◆ **Excerpted passage**:
== == ==

Waiting for a kind reply,
Best regards

Dario Bonino
-- 
Ing. Dario Bonino, Ph.D

e-m@il: [hidden email] 
www: https://www.linkedin.com/in/dariobonino
<foaf:Person>
	<foaf:firstName>Dario</foaf:firstName>
	<foaf:surname>Bonino</foaf:surname>
	<foaf:msnChatID>[hidden email]</foaf:msnChatID>
</foaf:Person> 
Reply | Threaded
Open this post in threaded view
|

Re: [Stateful Functions] Help for calling remote stateful function (written in Python)

Bonino Dario

Dear Igal, dear List

Thank you very much for your reply. Your advice was crucial to overcome the issue. I have now created a TypedValue manually and successfully managed to communicate with the remote function in Python. Nevertheless, I am still facing a strange behavior regarding the invocation of the remote function.

I load messages to send to the remote function from a test CSV file. If the number of messages is high, i.e., over 6k my pipeline receives the function output as expected unless that the last entries of the file (3 or 4, depending on the run) are missing, even if they appear to be processed on the Python side. However, if I reduce the number of objects sent to the function, say to 1 or 2, I do not see any output from the Kotlin pipeline (of which an excerpt is reported it below).

private val REMOTE_GREET = FunctionType("com.me.try", "echo_user_id")
        private val GREETINGS = EgressIdentifier<TypedValue>(
            "
com.me.try",
            "out",
            TypedValue::class.java
        )

== == ==

◆ **Excerpted records**:
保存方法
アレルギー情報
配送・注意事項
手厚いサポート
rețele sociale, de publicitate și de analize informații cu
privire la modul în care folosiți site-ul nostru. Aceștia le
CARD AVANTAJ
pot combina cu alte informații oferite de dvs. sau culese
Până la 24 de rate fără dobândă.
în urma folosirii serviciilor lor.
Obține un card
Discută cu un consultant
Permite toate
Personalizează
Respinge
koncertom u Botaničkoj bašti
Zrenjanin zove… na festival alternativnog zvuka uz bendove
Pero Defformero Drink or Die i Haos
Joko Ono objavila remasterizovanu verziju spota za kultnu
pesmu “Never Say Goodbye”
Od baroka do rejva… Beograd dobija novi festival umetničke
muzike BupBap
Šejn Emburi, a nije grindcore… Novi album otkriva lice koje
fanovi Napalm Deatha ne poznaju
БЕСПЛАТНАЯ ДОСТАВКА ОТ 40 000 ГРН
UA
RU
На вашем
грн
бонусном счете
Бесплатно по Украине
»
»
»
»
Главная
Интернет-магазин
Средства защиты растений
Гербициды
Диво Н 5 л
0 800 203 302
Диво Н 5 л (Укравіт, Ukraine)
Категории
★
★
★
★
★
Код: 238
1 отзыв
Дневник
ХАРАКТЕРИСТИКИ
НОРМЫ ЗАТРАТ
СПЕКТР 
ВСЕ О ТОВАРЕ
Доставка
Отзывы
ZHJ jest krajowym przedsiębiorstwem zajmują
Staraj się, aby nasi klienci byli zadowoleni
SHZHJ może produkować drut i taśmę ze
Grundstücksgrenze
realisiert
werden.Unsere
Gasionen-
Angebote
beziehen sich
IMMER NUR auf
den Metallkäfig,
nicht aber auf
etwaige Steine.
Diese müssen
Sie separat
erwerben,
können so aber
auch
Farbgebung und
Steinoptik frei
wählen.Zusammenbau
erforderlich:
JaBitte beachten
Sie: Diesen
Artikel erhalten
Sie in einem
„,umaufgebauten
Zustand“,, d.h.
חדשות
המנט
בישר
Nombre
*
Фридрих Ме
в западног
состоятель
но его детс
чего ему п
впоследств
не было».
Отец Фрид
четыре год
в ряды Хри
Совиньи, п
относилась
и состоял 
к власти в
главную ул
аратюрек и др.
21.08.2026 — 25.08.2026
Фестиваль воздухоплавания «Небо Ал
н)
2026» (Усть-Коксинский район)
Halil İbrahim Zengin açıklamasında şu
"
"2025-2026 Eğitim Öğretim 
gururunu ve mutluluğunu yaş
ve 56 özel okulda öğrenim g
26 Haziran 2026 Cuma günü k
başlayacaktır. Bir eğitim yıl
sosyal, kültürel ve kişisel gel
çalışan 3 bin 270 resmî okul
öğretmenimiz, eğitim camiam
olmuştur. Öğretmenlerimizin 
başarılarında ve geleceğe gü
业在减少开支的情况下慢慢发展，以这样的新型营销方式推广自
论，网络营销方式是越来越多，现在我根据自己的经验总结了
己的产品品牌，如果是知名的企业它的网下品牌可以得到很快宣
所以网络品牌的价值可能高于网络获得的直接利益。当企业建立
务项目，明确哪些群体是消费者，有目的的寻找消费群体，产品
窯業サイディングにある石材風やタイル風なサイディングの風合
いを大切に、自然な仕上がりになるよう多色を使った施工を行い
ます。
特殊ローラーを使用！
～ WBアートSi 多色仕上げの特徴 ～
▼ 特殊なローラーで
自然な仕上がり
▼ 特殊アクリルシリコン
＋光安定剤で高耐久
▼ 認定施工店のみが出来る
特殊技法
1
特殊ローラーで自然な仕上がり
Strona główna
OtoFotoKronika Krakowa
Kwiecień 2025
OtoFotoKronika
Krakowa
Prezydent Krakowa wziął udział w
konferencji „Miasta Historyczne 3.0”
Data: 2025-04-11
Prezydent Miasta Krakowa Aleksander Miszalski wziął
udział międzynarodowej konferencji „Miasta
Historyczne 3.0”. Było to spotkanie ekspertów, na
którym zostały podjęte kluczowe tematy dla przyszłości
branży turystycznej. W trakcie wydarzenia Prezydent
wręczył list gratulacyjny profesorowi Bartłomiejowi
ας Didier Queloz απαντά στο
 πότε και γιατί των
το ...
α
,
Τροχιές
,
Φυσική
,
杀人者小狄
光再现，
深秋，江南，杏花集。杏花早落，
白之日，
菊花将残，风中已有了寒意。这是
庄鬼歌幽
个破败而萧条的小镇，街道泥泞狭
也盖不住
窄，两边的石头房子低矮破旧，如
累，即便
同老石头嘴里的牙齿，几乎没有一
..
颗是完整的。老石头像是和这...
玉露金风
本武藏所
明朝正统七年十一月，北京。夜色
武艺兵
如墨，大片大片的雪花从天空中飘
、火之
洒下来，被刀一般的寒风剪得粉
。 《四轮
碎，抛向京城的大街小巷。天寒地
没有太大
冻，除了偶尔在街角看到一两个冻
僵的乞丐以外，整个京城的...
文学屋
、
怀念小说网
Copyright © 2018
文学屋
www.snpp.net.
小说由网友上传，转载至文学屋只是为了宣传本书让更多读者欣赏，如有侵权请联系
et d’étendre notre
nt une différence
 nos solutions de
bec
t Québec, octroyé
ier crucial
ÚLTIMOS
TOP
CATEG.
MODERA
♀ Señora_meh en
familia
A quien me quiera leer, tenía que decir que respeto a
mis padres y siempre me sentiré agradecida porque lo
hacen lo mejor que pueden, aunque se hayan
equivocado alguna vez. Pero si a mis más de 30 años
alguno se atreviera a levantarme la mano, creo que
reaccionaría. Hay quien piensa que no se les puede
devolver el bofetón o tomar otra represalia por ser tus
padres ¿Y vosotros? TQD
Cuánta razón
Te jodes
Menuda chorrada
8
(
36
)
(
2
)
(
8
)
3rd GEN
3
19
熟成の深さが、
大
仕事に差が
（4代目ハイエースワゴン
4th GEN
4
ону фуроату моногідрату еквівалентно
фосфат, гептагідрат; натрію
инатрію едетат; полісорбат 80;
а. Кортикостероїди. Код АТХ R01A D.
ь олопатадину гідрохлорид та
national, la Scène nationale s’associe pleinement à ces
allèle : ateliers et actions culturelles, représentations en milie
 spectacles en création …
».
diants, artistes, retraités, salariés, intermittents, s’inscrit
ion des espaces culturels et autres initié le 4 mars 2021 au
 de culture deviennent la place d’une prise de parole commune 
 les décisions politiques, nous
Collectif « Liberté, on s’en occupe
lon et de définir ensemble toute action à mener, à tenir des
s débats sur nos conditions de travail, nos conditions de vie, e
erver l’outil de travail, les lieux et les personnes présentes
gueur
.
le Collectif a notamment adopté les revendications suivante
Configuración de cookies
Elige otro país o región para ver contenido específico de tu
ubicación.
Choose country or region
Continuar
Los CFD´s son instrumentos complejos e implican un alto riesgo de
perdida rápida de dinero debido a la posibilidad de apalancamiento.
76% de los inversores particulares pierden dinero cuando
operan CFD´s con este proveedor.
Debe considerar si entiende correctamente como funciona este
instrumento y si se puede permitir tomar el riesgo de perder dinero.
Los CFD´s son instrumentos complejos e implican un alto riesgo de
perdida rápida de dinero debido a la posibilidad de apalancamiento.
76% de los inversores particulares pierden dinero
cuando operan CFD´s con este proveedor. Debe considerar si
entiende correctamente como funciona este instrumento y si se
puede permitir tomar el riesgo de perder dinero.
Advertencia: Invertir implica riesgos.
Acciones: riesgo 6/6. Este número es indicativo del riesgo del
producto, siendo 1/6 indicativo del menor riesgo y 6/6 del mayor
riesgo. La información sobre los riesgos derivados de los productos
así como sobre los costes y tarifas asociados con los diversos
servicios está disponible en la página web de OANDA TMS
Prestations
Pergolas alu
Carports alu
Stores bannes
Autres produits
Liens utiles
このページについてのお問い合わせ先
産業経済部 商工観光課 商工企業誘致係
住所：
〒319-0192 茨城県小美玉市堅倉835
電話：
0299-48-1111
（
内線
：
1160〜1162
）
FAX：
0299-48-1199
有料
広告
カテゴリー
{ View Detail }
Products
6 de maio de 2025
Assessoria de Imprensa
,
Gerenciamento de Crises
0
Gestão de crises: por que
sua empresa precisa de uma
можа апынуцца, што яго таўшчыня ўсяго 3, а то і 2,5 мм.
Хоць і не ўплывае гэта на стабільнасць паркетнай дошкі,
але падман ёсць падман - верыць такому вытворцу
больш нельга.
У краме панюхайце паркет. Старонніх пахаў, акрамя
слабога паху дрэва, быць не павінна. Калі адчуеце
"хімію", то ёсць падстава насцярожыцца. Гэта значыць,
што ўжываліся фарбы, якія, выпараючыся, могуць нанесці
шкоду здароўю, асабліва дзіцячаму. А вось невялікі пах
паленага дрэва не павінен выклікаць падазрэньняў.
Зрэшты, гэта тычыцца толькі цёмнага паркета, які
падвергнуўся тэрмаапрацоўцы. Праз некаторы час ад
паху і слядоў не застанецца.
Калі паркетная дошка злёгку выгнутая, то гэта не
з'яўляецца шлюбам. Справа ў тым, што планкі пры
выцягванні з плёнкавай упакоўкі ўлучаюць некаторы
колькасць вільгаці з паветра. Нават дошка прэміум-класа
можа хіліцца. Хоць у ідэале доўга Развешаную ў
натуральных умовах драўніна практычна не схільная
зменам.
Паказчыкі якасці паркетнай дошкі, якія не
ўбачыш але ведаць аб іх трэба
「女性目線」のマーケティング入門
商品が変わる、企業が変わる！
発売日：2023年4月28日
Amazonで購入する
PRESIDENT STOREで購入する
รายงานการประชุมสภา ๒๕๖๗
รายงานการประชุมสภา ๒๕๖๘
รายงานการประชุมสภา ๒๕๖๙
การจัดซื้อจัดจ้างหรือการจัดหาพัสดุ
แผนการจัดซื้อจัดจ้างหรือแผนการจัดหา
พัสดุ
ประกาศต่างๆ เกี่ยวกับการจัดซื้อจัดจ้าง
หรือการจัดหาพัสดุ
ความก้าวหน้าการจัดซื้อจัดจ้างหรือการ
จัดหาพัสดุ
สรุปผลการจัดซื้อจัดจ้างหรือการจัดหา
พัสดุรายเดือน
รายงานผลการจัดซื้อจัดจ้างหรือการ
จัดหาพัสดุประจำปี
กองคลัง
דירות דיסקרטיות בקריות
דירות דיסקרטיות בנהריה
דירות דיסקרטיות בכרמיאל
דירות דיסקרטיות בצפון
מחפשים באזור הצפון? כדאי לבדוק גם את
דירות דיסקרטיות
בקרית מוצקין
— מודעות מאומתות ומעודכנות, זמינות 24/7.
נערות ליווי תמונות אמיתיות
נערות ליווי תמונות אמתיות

== == ==

◆ **Tasks to perform**:
a) Decide whether each statement agrees with the forum excerpt: (i) the writer built a TypedValue by hand and then communicated with the remote function in Python; (ii) with more than 6k messages, the pipeline receives output for every line of the CSV file; (iii) when only 1 or 2 objects are sent, the Kotlin pipeline shows no output. Answer yes or no for each and quote the words of the forum excerpt that decide it.
b) Retype a passage from the forum excerpt character for character, beginning at the words "Bonino Dario" and stopping after the words "reported it below).".

◆ **Per-task answers**:
a)
(i) Yes: "I have now created a TypedValue manually and successfully managed to communicate with the remote function in Python."
(ii) No: "the last entries of the file (3 or 4, depending on the run) are missing"
(iii) Yes: "if I reduce the number of objects sent to the function, say to 1 or 2, I do not see any output from the Kotlin pipeline"

b)
Bonino Dario

Dear Igal, dear List

Thank you very much for your reply. Your advice was crucial to overcome the issue. I have now created a TypedValue manually and successfully managed to communicate with the remote function in Python. Nevertheless, I am still facing a strange behavior regarding the invocation of the remote function.

I load messages to send to the remote function from a test CSV file. If the number of messages is high, i.e., over 6k my pipeline receives the function output as expected unless that the last entries of the file (3 or 4, depending on the run) are missing, even if they appear to be processed on the Python side. However, if I reduce the number of objects sent to the function, say to 1 or 2, I do not see any output from the Kotlin pipeline (of which an excerpt is reported it below).